═══ Source data ═══

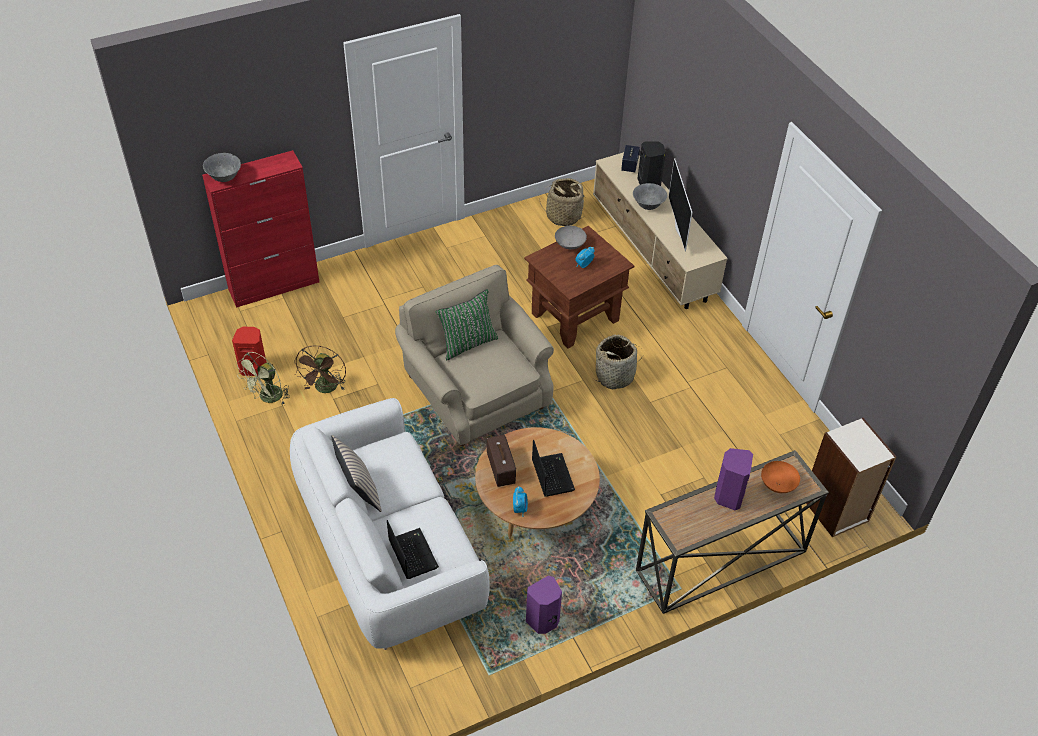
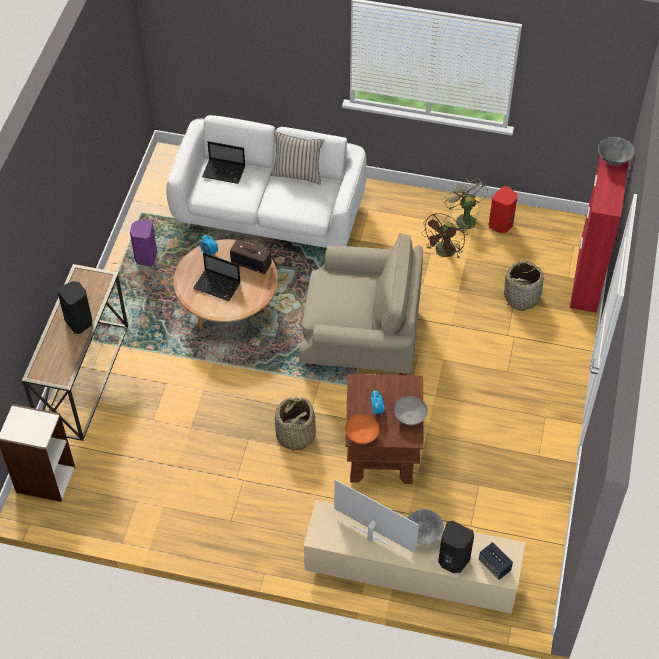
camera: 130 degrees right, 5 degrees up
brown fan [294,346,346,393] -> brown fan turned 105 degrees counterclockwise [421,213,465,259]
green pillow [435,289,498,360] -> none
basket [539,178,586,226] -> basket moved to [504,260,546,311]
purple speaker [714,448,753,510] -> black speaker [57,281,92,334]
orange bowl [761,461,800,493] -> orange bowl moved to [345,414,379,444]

═══
═══ Source data ═══

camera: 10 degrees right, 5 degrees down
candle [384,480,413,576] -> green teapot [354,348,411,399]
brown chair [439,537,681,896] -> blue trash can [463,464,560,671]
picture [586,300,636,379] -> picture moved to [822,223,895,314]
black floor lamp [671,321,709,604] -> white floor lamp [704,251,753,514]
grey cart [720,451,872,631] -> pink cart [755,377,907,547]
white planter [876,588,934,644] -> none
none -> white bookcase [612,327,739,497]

═══

* [Work instruction]: Look above for the line with "brown fan [294,346,346,393]" and the line with "basket [539,178,586,226] ->". Write out those two lines and all the lines between them, exactly, and no others.

* [Written reply]:
brown fan [294,346,346,393] -> brown fan turned 105 degrees counterclockwise [421,213,465,259]
green pillow [435,289,498,360] -> none
basket [539,178,586,226] -> basket moved to [504,260,546,311]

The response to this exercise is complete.